*** Opening of DATASET EXTRACT ***

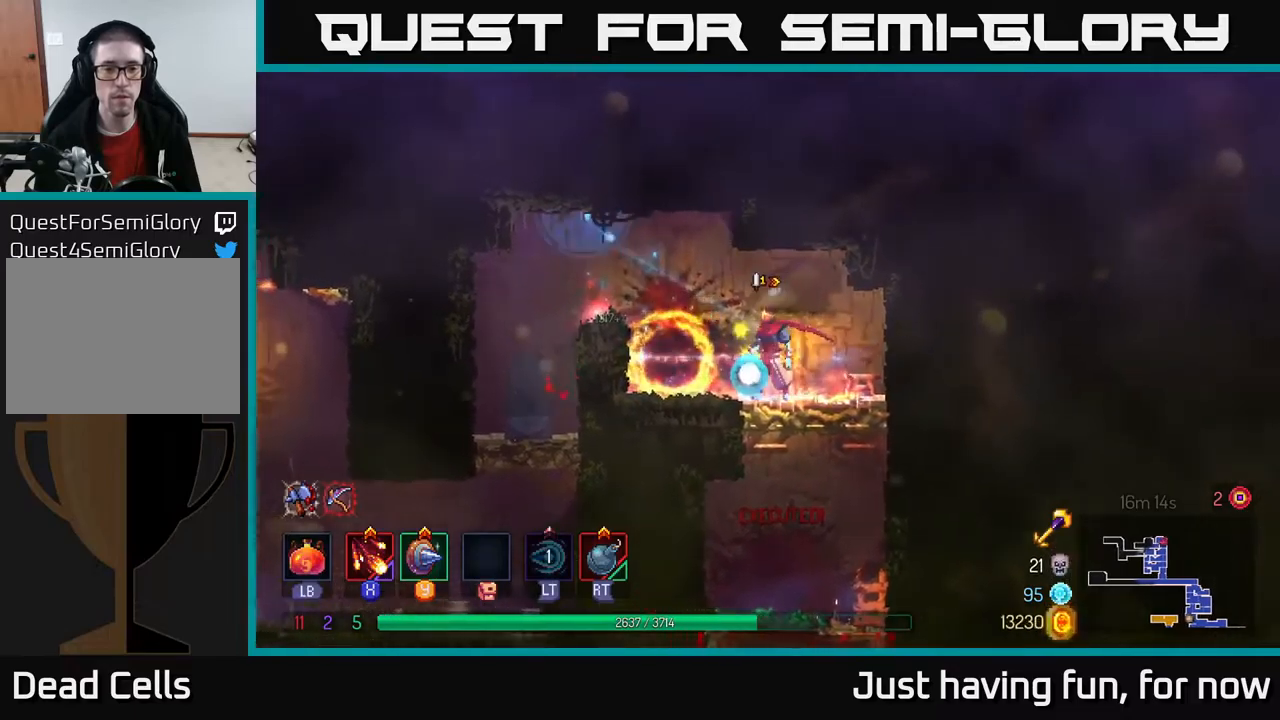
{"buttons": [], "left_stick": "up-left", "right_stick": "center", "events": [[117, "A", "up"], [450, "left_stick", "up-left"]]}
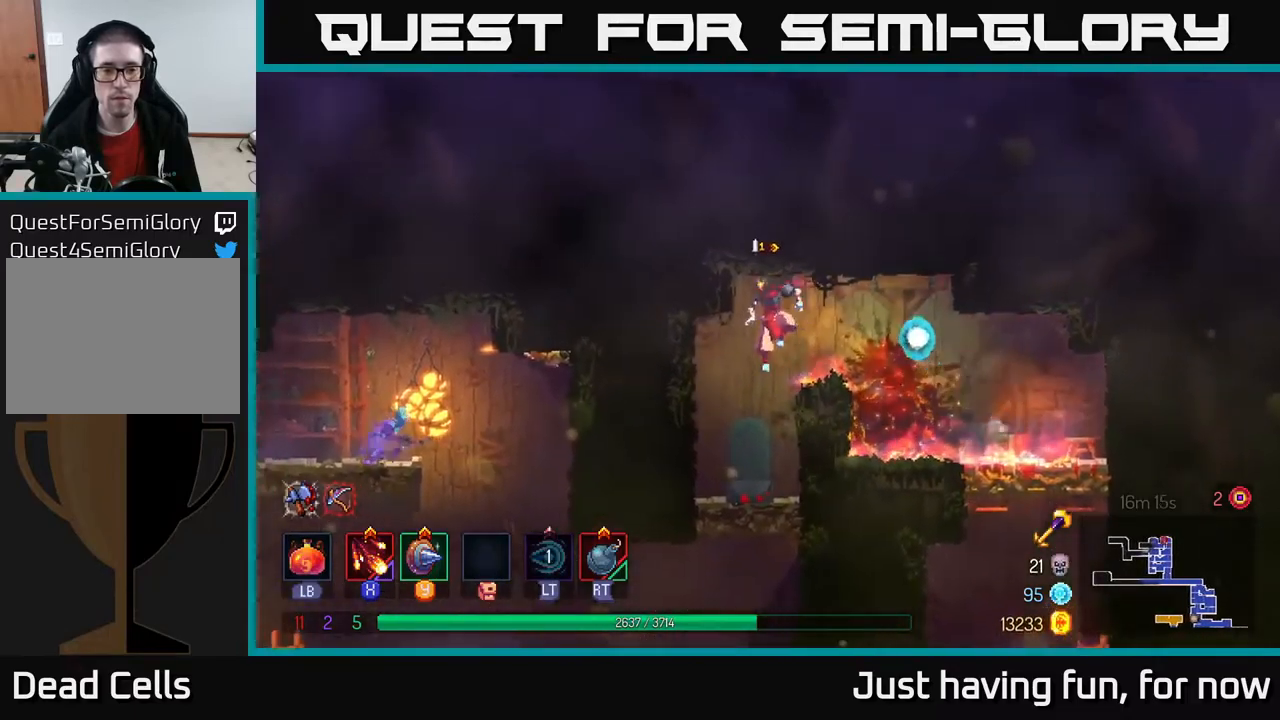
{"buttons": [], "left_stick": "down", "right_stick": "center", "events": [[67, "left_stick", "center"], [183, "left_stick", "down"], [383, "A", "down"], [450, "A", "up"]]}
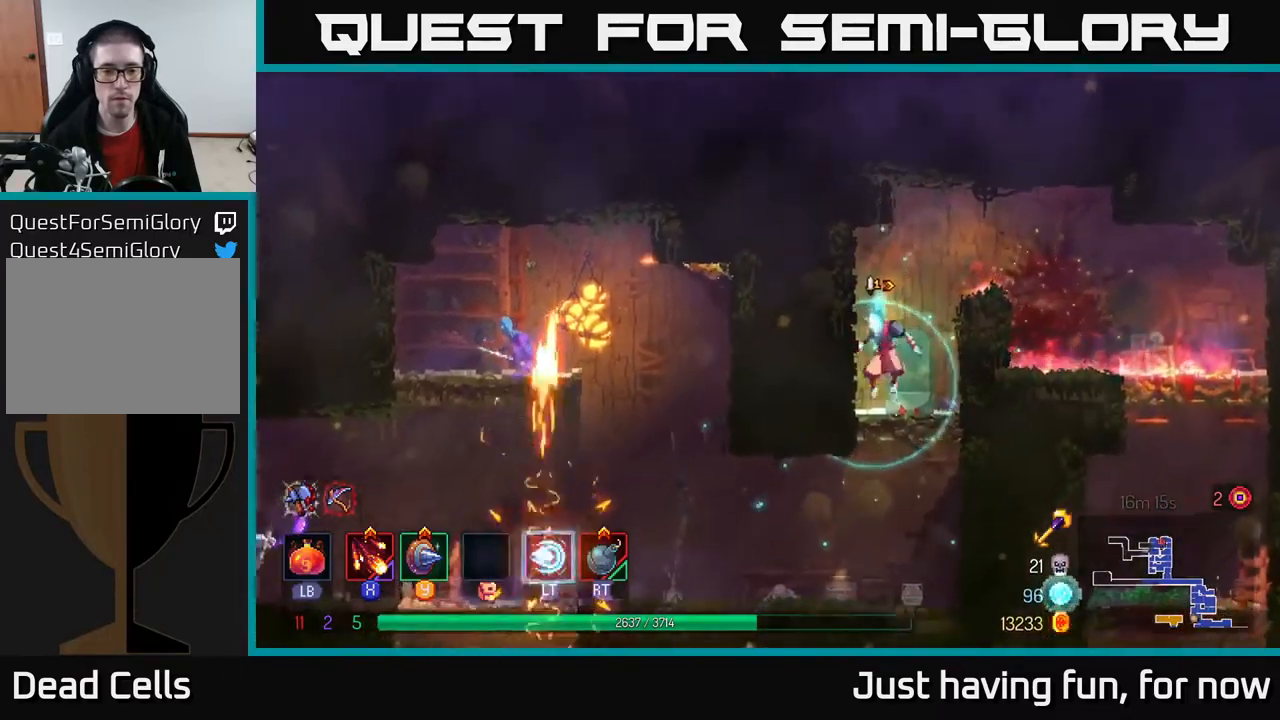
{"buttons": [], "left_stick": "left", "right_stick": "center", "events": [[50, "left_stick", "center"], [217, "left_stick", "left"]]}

*** Close of DATASET EXTRACT ***
*** Opening of DATASET EXTRACT ***

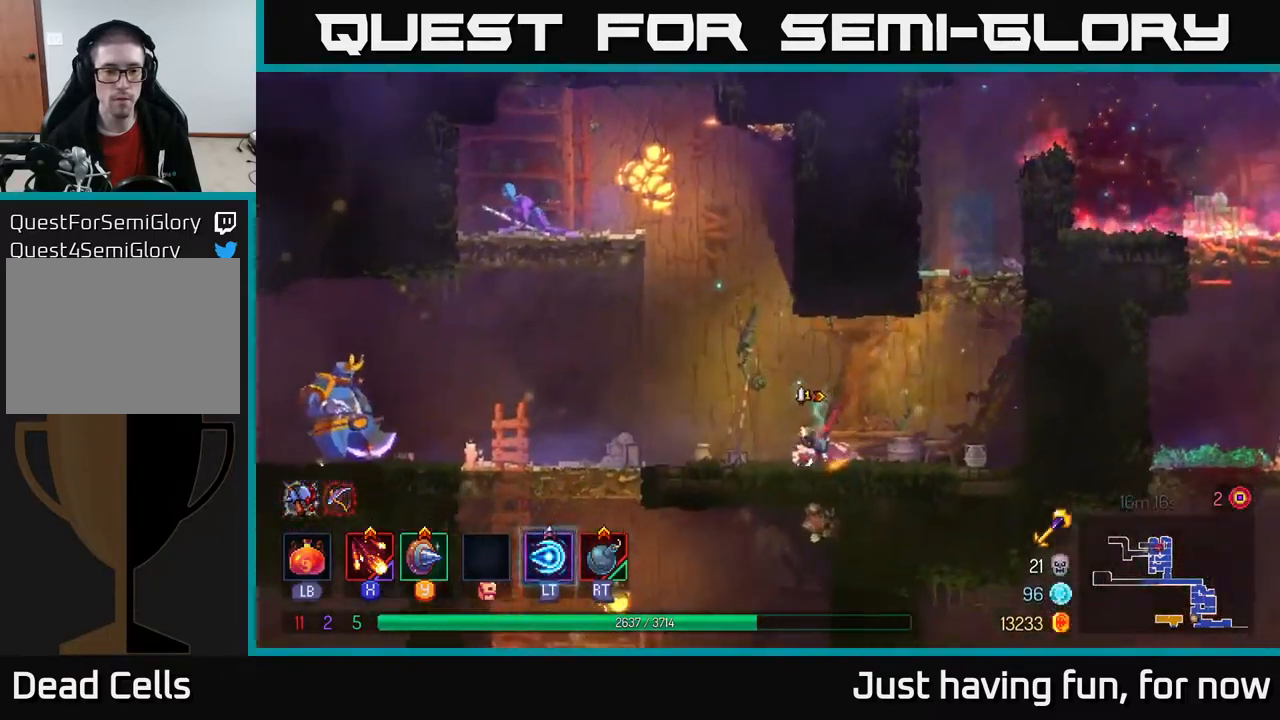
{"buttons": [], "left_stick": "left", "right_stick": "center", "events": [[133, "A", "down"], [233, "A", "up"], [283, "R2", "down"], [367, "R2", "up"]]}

*** Close of DATASET EXTRACT ***

ACTIVITY >> Extract every line above containing the word "down".

ANSWER BOX >>
{"buttons": [], "left_stick": "down", "right_stick": "center", "events": [[67, "left_stick", "center"], [183, "left_stick", "down"], [383, "A", "down"], [450, "A", "up"]]}
{"buttons": [], "left_stick": "left", "right_stick": "center", "events": [[133, "A", "down"], [233, "A", "up"], [283, "R2", "down"], [367, "R2", "up"]]}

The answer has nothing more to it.